DATASET Start Marker
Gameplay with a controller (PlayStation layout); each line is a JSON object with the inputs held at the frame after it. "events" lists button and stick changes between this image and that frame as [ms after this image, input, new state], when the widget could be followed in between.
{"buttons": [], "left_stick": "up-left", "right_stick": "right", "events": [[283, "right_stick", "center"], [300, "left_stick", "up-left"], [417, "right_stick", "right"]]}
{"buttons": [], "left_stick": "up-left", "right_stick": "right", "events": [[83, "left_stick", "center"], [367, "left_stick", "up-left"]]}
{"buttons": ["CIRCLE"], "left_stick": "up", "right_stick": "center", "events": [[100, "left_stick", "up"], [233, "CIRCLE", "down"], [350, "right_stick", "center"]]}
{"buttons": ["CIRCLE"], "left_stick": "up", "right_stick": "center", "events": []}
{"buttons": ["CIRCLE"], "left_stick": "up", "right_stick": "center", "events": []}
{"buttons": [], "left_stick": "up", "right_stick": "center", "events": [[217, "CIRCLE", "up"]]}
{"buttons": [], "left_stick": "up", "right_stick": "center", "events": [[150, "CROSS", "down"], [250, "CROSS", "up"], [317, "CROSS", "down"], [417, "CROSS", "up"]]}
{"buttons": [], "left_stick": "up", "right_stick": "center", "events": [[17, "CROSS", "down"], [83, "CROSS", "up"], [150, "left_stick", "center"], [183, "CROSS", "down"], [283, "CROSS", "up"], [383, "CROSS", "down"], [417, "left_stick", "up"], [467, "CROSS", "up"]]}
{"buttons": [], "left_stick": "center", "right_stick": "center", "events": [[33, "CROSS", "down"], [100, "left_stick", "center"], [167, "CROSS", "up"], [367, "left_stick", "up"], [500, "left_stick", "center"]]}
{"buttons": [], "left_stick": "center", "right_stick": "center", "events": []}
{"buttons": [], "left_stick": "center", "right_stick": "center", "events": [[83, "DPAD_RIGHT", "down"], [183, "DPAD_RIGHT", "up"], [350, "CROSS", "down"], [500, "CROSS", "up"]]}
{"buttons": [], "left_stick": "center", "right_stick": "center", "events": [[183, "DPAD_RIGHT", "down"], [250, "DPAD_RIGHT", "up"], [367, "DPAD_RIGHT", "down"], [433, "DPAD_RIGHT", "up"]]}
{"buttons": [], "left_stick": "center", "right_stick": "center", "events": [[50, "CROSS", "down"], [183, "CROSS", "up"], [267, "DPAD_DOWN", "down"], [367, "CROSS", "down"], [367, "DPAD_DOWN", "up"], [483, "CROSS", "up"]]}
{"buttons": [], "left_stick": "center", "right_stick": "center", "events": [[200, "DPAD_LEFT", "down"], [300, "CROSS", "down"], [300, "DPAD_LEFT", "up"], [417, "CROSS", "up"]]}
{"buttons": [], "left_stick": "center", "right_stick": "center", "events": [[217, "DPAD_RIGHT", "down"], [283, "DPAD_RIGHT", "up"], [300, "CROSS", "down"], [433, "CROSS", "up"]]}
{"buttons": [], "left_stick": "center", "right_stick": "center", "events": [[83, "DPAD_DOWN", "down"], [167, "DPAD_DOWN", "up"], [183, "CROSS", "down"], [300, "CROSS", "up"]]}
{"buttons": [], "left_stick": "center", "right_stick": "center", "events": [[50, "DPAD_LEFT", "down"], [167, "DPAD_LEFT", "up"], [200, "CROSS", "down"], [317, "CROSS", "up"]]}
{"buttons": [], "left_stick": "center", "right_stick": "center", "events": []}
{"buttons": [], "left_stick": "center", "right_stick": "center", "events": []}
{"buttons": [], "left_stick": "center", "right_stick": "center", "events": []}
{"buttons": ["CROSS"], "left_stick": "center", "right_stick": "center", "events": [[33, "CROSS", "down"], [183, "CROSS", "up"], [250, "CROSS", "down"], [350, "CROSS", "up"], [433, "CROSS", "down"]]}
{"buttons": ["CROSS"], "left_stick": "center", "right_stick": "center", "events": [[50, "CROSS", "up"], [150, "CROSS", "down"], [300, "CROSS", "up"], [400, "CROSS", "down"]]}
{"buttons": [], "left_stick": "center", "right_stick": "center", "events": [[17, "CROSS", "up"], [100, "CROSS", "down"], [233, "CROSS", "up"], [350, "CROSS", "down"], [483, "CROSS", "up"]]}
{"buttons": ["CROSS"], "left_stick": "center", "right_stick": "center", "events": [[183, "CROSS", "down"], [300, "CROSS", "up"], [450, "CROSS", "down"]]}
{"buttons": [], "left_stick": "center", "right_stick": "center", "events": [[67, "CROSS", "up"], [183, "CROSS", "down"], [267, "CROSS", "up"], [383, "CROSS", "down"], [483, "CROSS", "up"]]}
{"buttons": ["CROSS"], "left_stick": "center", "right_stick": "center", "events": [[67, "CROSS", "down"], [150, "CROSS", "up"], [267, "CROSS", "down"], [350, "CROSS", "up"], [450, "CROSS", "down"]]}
DATASET End Marker
AIM OF THE EXERCISE:
Output the entire listing exactly as it appears above.

SOLUTION TO THIS PROBLEM:
Gameplay with a controller (PlayStation layout); each line is a JSON object with the inputs held at the frame after it. "events" lists button and stick changes between this image and that frame as [ms after this image, input, new state], when the widget could be followed in between.
{"buttons": [], "left_stick": "up-left", "right_stick": "right", "events": [[283, "right_stick", "center"], [300, "left_stick", "up-left"], [417, "right_stick", "right"]]}
{"buttons": [], "left_stick": "up-left", "right_stick": "right", "events": [[83, "left_stick", "center"], [367, "left_stick", "up-left"]]}
{"buttons": ["CIRCLE"], "left_stick": "up", "right_stick": "center", "events": [[100, "left_stick", "up"], [233, "CIRCLE", "down"], [350, "right_stick", "center"]]}
{"buttons": ["CIRCLE"], "left_stick": "up", "right_stick": "center", "events": []}
{"buttons": ["CIRCLE"], "left_stick": "up", "right_stick": "center", "events": []}
{"buttons": [], "left_stick": "up", "right_stick": "center", "events": [[217, "CIRCLE", "up"]]}
{"buttons": [], "left_stick": "up", "right_stick": "center", "events": [[150, "CROSS", "down"], [250, "CROSS", "up"], [317, "CROSS", "down"], [417, "CROSS", "up"]]}
{"buttons": [], "left_stick": "up", "right_stick": "center", "events": [[17, "CROSS", "down"], [83, "CROSS", "up"], [150, "left_stick", "center"], [183, "CROSS", "down"], [283, "CROSS", "up"], [383, "CROSS", "down"], [417, "left_stick", "up"], [467, "CROSS", "up"]]}
{"buttons": [], "left_stick": "center", "right_stick": "center", "events": [[33, "CROSS", "down"], [100, "left_stick", "center"], [167, "CROSS", "up"], [367, "left_stick", "up"], [500, "left_stick", "center"]]}
{"buttons": [], "left_stick": "center", "right_stick": "center", "events": []}
{"buttons": [], "left_stick": "center", "right_stick": "center", "events": [[83, "DPAD_RIGHT", "down"], [183, "DPAD_RIGHT", "up"], [350, "CROSS", "down"], [500, "CROSS", "up"]]}
{"buttons": [], "left_stick": "center", "right_stick": "center", "events": [[183, "DPAD_RIGHT", "down"], [250, "DPAD_RIGHT", "up"], [367, "DPAD_RIGHT", "down"], [433, "DPAD_RIGHT", "up"]]}
{"buttons": [], "left_stick": "center", "right_stick": "center", "events": [[50, "CROSS", "down"], [183, "CROSS", "up"], [267, "DPAD_DOWN", "down"], [367, "CROSS", "down"], [367, "DPAD_DOWN", "up"], [483, "CROSS", "up"]]}
{"buttons": [], "left_stick": "center", "right_stick": "center", "events": [[200, "DPAD_LEFT", "down"], [300, "CROSS", "down"], [300, "DPAD_LEFT", "up"], [417, "CROSS", "up"]]}
{"buttons": [], "left_stick": "center", "right_stick": "center", "events": [[217, "DPAD_RIGHT", "down"], [283, "DPAD_RIGHT", "up"], [300, "CROSS", "down"], [433, "CROSS", "up"]]}
{"buttons": [], "left_stick": "center", "right_stick": "center", "events": [[83, "DPAD_DOWN", "down"], [167, "DPAD_DOWN", "up"], [183, "CROSS", "down"], [300, "CROSS", "up"]]}
{"buttons": [], "left_stick": "center", "right_stick": "center", "events": [[50, "DPAD_LEFT", "down"], [167, "DPAD_LEFT", "up"], [200, "CROSS", "down"], [317, "CROSS", "up"]]}
{"buttons": [], "left_stick": "center", "right_stick": "center", "events": []}
{"buttons": [], "left_stick": "center", "right_stick": "center", "events": []}
{"buttons": [], "left_stick": "center", "right_stick": "center", "events": []}
{"buttons": ["CROSS"], "left_stick": "center", "right_stick": "center", "events": [[33, "CROSS", "down"], [183, "CROSS", "up"], [250, "CROSS", "down"], [350, "CROSS", "up"], [433, "CROSS", "down"]]}
{"buttons": ["CROSS"], "left_stick": "center", "right_stick": "center", "events": [[50, "CROSS", "up"], [150, "CROSS", "down"], [300, "CROSS", "up"], [400, "CROSS", "down"]]}
{"buttons": [], "left_stick": "center", "right_stick": "center", "events": [[17, "CROSS", "up"], [100, "CROSS", "down"], [233, "CROSS", "up"], [350, "CROSS", "down"], [483, "CROSS", "up"]]}
{"buttons": ["CROSS"], "left_stick": "center", "right_stick": "center", "events": [[183, "CROSS", "down"], [300, "CROSS", "up"], [450, "CROSS", "down"]]}
{"buttons": [], "left_stick": "center", "right_stick": "center", "events": [[67, "CROSS", "up"], [183, "CROSS", "down"], [267, "CROSS", "up"], [383, "CROSS", "down"], [483, "CROSS", "up"]]}
{"buttons": ["CROSS"], "left_stick": "center", "right_stick": "center", "events": [[67, "CROSS", "down"], [150, "CROSS", "up"], [267, "CROSS", "down"], [350, "CROSS", "up"], [450, "CROSS", "down"]]}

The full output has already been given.